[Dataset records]
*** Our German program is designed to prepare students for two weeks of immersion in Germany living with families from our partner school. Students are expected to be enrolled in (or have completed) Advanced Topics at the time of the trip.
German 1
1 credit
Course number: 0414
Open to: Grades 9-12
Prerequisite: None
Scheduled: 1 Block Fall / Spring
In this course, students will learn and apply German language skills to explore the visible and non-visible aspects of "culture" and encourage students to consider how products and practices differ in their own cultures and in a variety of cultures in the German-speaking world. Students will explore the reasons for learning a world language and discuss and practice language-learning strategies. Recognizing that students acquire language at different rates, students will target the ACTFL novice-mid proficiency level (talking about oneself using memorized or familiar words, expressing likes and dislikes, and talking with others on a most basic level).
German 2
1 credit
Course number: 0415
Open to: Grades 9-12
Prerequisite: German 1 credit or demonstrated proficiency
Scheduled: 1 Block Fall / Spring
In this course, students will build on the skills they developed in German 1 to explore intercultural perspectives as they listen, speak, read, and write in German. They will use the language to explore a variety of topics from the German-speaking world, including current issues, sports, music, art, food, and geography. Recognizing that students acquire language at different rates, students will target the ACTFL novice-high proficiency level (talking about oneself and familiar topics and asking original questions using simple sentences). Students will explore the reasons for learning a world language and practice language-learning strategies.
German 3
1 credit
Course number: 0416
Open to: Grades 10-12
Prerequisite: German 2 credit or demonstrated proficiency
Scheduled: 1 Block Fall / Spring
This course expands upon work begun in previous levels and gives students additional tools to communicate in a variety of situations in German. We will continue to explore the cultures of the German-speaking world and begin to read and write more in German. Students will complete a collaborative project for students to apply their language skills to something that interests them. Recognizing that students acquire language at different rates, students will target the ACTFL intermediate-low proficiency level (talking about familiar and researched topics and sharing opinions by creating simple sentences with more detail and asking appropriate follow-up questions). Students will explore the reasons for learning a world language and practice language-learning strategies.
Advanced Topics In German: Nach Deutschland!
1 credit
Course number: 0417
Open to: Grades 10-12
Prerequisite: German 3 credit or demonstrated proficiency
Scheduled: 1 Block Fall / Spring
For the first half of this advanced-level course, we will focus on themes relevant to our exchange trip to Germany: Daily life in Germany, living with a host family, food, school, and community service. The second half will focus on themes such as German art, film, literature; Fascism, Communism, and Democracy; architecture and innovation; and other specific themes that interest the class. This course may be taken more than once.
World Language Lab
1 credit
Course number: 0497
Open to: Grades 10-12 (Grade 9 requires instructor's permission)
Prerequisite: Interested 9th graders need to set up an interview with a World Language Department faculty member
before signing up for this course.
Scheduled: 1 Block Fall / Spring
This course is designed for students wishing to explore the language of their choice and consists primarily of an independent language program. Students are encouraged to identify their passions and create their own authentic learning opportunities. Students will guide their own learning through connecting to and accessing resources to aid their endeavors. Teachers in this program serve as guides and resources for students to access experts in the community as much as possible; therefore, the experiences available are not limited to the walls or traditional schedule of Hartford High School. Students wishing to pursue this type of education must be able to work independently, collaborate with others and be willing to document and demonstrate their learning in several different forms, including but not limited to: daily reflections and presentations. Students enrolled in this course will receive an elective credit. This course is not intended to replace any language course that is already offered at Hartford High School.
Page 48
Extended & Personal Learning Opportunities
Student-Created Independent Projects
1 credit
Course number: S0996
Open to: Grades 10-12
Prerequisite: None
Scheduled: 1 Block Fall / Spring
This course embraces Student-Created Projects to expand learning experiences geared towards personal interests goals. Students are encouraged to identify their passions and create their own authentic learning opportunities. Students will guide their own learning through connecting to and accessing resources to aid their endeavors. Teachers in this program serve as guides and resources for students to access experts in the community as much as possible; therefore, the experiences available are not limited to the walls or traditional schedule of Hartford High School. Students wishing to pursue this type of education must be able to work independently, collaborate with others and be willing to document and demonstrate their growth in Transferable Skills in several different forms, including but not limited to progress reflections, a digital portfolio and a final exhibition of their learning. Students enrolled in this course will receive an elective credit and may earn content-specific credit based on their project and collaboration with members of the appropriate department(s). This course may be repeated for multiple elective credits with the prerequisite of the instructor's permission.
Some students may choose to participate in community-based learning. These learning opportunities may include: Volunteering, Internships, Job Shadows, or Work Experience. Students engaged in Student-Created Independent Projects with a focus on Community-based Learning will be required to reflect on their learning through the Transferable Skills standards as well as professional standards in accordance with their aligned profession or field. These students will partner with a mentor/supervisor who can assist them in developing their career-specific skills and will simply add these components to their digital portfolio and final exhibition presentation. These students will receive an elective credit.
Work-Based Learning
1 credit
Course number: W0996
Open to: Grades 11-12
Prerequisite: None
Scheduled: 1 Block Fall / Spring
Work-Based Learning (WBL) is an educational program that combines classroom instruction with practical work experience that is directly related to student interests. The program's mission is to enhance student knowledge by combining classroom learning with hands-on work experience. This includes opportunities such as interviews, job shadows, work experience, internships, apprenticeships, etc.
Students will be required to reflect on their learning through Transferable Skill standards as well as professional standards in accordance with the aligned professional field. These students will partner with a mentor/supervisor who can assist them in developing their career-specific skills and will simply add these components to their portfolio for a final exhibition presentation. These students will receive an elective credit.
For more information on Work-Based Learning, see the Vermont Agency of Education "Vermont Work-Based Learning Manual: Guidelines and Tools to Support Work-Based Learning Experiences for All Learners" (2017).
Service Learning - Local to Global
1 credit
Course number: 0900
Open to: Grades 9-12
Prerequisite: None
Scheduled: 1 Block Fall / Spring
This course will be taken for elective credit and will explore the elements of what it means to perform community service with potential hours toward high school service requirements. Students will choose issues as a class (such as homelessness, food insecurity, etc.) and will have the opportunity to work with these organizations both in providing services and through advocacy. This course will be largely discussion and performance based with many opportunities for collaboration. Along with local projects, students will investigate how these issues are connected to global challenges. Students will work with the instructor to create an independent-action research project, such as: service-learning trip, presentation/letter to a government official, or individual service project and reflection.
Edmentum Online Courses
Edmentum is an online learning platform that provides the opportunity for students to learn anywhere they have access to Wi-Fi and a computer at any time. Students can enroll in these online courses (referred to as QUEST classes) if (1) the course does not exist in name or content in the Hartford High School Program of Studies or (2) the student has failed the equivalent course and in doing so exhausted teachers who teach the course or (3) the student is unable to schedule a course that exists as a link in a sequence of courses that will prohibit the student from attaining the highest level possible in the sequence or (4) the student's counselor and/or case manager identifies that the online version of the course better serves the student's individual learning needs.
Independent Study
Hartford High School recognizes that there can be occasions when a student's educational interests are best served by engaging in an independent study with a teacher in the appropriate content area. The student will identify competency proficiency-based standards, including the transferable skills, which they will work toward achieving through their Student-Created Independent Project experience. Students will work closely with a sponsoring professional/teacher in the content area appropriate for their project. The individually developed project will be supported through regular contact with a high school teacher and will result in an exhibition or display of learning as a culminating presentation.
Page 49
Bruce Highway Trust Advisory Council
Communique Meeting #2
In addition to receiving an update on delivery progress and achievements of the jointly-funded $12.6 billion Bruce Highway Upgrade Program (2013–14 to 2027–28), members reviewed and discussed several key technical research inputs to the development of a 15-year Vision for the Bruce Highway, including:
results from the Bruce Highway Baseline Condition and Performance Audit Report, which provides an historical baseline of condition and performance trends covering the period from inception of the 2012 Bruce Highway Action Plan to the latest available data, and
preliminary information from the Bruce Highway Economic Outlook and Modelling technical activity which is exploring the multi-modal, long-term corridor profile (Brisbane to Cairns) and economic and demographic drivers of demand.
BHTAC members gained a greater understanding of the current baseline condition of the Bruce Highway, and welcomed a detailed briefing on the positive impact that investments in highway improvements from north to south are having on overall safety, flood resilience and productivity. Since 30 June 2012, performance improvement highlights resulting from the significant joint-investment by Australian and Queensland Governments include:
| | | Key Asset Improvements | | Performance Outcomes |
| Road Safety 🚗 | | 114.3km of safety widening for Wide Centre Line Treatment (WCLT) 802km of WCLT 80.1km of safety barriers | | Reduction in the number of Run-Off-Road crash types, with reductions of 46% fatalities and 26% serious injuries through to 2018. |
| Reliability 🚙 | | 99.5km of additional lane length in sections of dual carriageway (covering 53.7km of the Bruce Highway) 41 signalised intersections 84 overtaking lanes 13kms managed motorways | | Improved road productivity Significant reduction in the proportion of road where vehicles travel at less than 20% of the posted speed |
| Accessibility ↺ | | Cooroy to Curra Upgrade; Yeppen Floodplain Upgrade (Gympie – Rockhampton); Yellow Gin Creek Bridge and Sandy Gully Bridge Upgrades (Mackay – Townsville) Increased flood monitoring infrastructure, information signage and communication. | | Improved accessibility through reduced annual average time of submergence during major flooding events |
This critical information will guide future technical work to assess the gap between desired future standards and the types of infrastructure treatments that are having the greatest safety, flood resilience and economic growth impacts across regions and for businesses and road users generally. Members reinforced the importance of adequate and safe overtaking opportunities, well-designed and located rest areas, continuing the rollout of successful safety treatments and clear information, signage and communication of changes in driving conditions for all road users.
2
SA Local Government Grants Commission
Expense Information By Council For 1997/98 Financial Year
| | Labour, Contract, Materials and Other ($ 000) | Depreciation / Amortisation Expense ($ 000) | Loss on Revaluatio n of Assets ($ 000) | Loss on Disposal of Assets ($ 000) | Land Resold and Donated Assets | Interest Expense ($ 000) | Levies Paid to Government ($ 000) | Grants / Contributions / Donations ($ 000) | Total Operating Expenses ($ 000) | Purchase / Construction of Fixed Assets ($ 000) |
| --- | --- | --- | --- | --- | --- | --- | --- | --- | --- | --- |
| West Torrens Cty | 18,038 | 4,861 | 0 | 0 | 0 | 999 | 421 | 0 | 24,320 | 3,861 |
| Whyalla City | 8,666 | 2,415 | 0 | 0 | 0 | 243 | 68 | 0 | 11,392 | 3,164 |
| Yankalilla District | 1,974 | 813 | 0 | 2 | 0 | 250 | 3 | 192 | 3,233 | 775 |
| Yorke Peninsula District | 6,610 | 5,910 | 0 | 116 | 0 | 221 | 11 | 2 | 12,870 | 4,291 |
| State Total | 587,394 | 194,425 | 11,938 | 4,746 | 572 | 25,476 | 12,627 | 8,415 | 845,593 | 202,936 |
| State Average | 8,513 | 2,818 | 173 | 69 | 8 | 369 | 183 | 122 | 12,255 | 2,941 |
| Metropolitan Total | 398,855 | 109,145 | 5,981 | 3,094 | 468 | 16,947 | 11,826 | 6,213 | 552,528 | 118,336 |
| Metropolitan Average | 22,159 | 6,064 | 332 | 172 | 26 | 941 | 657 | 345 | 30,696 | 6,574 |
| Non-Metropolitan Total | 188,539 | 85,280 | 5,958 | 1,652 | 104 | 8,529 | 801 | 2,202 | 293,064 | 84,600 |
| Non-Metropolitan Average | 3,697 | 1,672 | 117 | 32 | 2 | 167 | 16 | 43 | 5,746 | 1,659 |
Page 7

Work instructions: Your answer should hold every line of the entries that contains the string "Metropolitan".

Solution to this task:
| Metropolitan Total | 398,855 | 109,145 | 5,981 | 3,094 | 468 | 16,947 | 11,826 | 6,213 | 552,528 | 118,336 |
| Metropolitan Average | 22,159 | 6,064 | 332 | 172 | 26 | 941 | 657 | 345 | 30,696 | 6,574 |
| Non-Metropolitan Total | 188,539 | 85,280 | 5,958 | 1,652 | 104 | 8,529 | 801 | 2,202 | 293,064 | 84,600 |
| Non-Metropolitan Average | 3,697 | 1,672 | 117 | 32 | 2 | 167 | 16 | 43 | 5,746 | 1,659 |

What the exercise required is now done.